Part of a data file
>> begin
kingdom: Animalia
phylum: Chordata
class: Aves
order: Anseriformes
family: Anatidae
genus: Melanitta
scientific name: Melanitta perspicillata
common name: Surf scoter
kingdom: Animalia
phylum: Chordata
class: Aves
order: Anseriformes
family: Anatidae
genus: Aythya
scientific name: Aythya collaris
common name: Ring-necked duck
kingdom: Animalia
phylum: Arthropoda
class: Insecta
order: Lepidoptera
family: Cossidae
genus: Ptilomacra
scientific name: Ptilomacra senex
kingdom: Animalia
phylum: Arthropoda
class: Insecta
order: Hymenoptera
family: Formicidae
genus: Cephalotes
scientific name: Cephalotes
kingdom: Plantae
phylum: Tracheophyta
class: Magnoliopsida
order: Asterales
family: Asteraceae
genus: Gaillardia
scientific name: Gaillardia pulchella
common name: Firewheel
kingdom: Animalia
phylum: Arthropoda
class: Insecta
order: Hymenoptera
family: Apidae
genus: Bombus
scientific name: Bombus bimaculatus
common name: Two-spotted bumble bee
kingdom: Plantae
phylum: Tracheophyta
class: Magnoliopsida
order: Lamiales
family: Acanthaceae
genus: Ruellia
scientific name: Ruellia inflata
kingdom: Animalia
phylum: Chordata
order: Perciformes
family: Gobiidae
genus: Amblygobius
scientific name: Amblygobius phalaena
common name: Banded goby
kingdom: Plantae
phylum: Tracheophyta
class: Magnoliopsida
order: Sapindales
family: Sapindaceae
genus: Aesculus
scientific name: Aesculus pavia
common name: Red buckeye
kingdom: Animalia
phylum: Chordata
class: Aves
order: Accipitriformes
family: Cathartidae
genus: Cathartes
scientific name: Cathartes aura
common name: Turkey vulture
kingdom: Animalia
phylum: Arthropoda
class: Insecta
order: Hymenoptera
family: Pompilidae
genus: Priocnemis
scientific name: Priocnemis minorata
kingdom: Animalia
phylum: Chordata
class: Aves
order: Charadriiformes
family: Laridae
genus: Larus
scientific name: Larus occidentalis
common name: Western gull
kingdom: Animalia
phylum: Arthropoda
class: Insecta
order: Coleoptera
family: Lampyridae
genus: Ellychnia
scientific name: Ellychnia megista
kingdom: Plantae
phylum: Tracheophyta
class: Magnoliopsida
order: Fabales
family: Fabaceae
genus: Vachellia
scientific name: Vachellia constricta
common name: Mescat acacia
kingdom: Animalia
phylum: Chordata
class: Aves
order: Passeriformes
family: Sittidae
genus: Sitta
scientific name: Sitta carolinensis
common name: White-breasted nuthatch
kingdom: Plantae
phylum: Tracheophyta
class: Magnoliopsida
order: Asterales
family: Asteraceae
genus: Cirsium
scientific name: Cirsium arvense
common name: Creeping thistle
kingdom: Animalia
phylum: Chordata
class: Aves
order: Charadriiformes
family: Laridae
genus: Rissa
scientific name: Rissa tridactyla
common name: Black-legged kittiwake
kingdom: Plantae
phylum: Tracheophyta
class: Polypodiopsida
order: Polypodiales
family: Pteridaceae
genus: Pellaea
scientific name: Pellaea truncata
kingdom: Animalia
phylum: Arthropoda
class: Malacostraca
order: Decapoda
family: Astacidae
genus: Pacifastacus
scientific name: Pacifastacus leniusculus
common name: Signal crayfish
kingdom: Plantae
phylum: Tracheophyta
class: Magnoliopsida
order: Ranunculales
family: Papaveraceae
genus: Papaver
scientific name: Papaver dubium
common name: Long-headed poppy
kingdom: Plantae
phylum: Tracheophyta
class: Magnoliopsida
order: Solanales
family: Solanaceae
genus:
>> end
• _Task_: Copy every line of the material above without changing anything.

• _Answer for the task_:
kingdom: Animalia
phylum: Chordata
class: Aves
order: Anseriformes
family: Anatidae
genus: Melanitta
scientific name: Melanitta perspicillata
common name: Surf scoter
kingdom: Animalia
phylum: Chordata
class: Aves
order: Anseriformes
family: Anatidae
genus: Aythya
scientific name: Aythya collaris
common name: Ring-necked duck
kingdom: Animalia
phylum: Arthropoda
class: Insecta
order: Lepidoptera
family: Cossidae
genus: Ptilomacra
scientific name: Ptilomacra senex
kingdom: Animalia
phylum: Arthropoda
class: Insecta
order: Hymenoptera
family: Formicidae
genus: Cephalotes
scientific name: Cephalotes
kingdom: Plantae
phylum: Tracheophyta
class: Magnoliopsida
order: Asterales
family: Asteraceae
genus: Gaillardia
scientific name: Gaillardia pulchella
common name: Firewheel
kingdom: Animalia
phylum: Arthropoda
class: Insecta
order: Hymenoptera
family: Apidae
genus: Bombus
scientific name: Bombus bimaculatus
common name: Two-spotted bumble bee
kingdom: Plantae
phylum: Tracheophyta
class: Magnoliopsida
order: Lamiales
family: Acanthaceae
genus: Ruellia
scientific name: Ruellia inflata
kingdom: Animalia
phylum: Chordata
order: Perciformes
family: Gobiidae
genus: Amblygobius
scientific name: Amblygobius phalaena
common name: Banded goby
kingdom: Plantae
phylum: Tracheophyta
class: Magnoliopsida
order: Sapindales
family: Sapindaceae
genus: Aesculus
scientific name: Aesculus pavia
common name: Red buckeye
kingdom: Animalia
phylum: Chordata
class: Aves
order: Accipitriformes
family: Cathartidae
genus: Cathartes
scientific name: Cathartes aura
common name: Turkey vulture
kingdom: Animalia
phylum: Arthropoda
class: Insecta
order: Hymenoptera
family: Pompilidae
genus: Priocnemis
scientific name: Priocnemis minorata
kingdom: Animalia
phylum: Chordata
class: Aves
order: Charadriiformes
family: Laridae
genus: Larus
scientific name: Larus occidentalis
common name: Western gull
kingdom: Animalia
phylum: Arthropoda
class: Insecta
order: Coleoptera
family: Lampyridae
genus: Ellychnia
scientific name: Ellychnia megista
kingdom: Plantae
phylum: Tracheophyta
class: Magnoliopsida
order: Fabales
family: Fabaceae
genus: Vachellia
scientific name: Vachellia constricta
common name: Mescat acacia
kingdom: Animalia
phylum: Chordata
class: Aves
order: Passeriformes
family: Sittidae
genus: Sitta
scientific name: Sitta carolinensis
common name: White-breasted nuthatch
kingdom: Plantae
phylum: Tracheophyta
class: Magnoliopsida
order: Asterales
family: Asteraceae
genus: Cirsium
scientific name: Cirsium arvense
common name: Creeping thistle
kingdom: Animalia
phylum: Chordata
class: Aves
order: Charadriiformes
family: Laridae
genus: Rissa
scientific name: Rissa tridactyla
common name: Black-legged kittiwake
kingdom: Plantae
phylum: Tracheophyta
class: Polypodiopsida
order: Polypodiales
family: Pteridaceae
genus: Pellaea
scientific name: Pellaea truncata
kingdom: Animalia
phylum: Arthropoda
class: Malacostraca
order: Decapoda
family: Astacidae
genus: Pacifastacus
scientific name: Pacifastacus leniusculus
common name: Signal crayfish
kingdom: Plantae
phylum: Tracheophyta
class: Magnoliopsida
order: Ranunculales
family: Papaveraceae
genus: Papaver
scientific name: Papaver dubium
common name: Long-headed poppy
kingdom: Plantae
phylum: Tracheophyta
class: Magnoliopsida
order: Solanales
family: Solanaceae
genus:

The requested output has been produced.